*Goal of the exercise:*
Once you find the line below that has "491 73 3.75", output it and every line after it exactly, stopping after the line that has "222 114 4367", with no pictures.

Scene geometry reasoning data
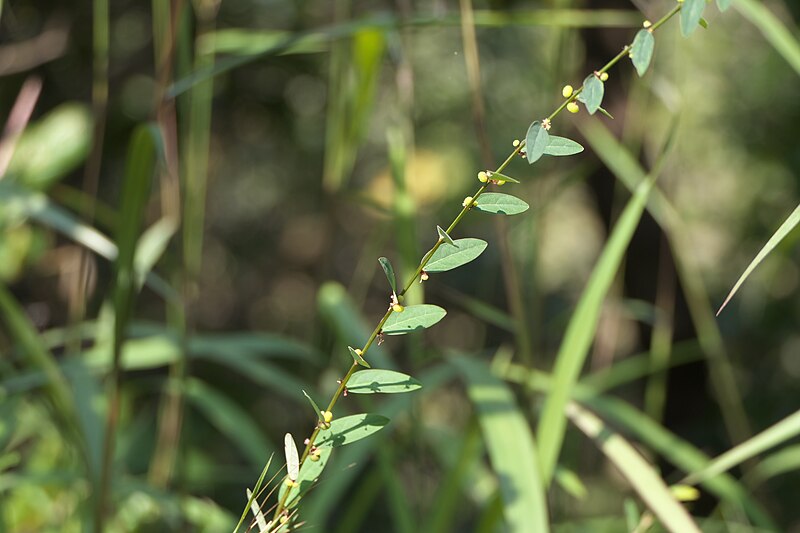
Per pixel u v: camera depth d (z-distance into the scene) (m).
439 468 1.64
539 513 1.03
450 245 0.79
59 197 1.71
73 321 1.37
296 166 4.04
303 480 0.82
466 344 3.92
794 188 3.54
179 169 1.35
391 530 3.11
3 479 1.24
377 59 1.41
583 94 0.80
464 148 3.77
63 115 1.70
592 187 2.76
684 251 1.54
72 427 1.18
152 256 1.33
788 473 3.29
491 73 3.75
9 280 1.97
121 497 1.30
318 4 3.24
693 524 1.03
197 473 1.67
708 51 3.76
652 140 2.37
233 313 4.34
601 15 1.24
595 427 1.10
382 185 2.97
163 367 3.23
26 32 2.79
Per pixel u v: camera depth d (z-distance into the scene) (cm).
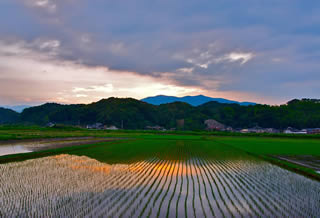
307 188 1094
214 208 812
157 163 1753
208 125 14150
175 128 14250
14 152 2261
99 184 1098
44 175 1277
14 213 747
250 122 14212
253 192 1020
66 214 739
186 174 1363
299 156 2208
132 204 831
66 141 3684
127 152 2419
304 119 12169
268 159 1959
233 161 1917
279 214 771
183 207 813
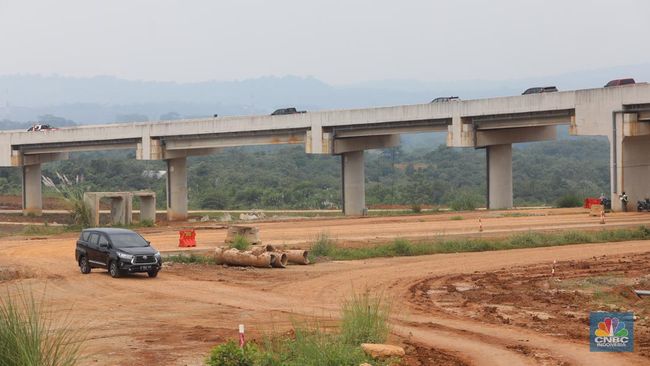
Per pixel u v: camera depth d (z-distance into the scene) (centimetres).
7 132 12406
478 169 18725
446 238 5756
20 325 1695
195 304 3250
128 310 3102
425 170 19300
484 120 8838
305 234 6525
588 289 3584
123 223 8725
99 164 18500
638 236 5897
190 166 19312
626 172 7900
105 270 4425
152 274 4109
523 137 9388
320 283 3862
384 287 3712
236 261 4541
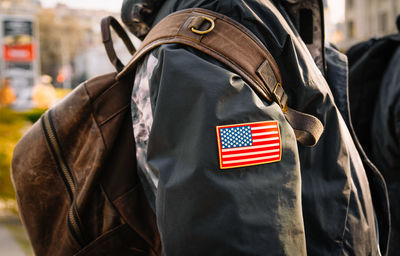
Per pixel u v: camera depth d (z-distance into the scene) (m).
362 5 28.75
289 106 0.99
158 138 0.87
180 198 0.81
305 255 0.88
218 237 0.79
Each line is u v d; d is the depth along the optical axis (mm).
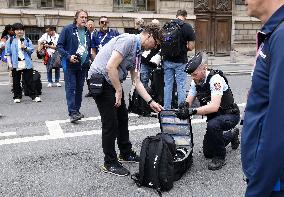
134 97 6660
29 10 16953
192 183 3951
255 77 1545
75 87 6480
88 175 4203
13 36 8328
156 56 6867
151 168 3719
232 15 21250
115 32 8266
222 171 4273
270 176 1421
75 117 6438
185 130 4344
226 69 14688
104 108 4062
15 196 3709
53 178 4137
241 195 3682
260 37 1537
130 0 19062
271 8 1500
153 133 5797
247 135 1593
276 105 1388
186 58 6469
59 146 5238
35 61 16859
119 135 4500
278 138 1383
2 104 8164
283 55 1382
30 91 8539
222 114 4367
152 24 3945
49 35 10250
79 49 6332
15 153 4961
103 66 3977
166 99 6617
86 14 6414
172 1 19750
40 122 6570
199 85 4324
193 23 20250
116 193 3734
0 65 14383
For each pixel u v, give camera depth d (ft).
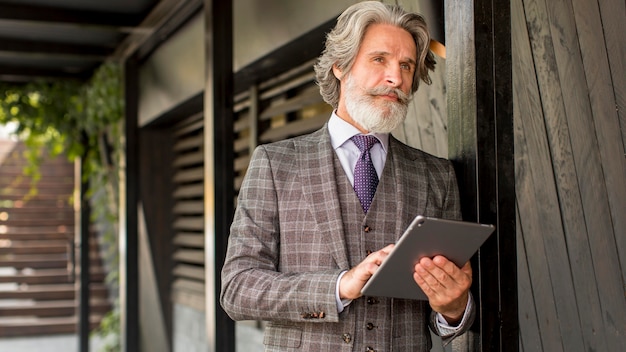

*Solution below:*
491 73 3.75
9 280 1.97
121 497 1.30
318 4 3.24
693 524 1.03
197 473 1.67
708 51 3.76
652 140 2.37
233 313 4.34
601 15 1.24
595 427 1.10
382 185 2.97
163 367 3.23
26 32 2.79
Per pixel u v: camera depth d (z-distance into the scene) (cm).
307 188 1094
214 208 812
157 163 1753
208 125 14150
175 128 14250
14 152 2261
99 184 1098
44 175 1277
14 213 747
250 122 14212
253 192 1020
66 214 739
186 174 1363
299 156 2208
132 204 831
66 141 3684
127 152 2419
304 119 12169
268 159 1959
233 161 1917
279 214 771
183 207 813
Per pixel u v: camera depth d (z-distance into the scene) (centimetres).
7 132 12406
478 169 18725
446 238 5756
20 325 1695
195 304 3250
128 310 3102
425 170 19300
484 120 8838
305 234 6525
588 289 3584
123 223 8725
99 164 18500
638 236 5897
190 166 19312
626 172 7900
105 270 4425
152 274 4109
523 137 9388
320 283 3862
384 287 3712
236 261 4541
Per pixel u v: camera depth d (z-distance into the scene) (m).
362 5 28.75
289 106 0.99
158 138 0.87
180 198 0.81
305 255 0.88
218 237 0.79
Each line is u v d; d is the depth along the optical axis (mm).
134 97 6660
29 10 16953
192 183 3951
255 77 1545
75 87 6480
88 175 4203
13 36 8328
156 56 6867
151 168 3719
232 15 21250
115 32 8266
222 171 4273
270 176 1421
75 117 6438
185 130 4344
226 69 14688
104 108 4062
15 196 3709
53 178 4137
241 195 3682
260 37 1537
130 0 19062
271 8 1500
153 133 5797
247 135 1593
276 105 1388
186 58 6469
59 146 5238
35 61 16859
119 135 4500
278 138 1383
2 104 8164
283 55 1382
30 91 8539
222 114 4367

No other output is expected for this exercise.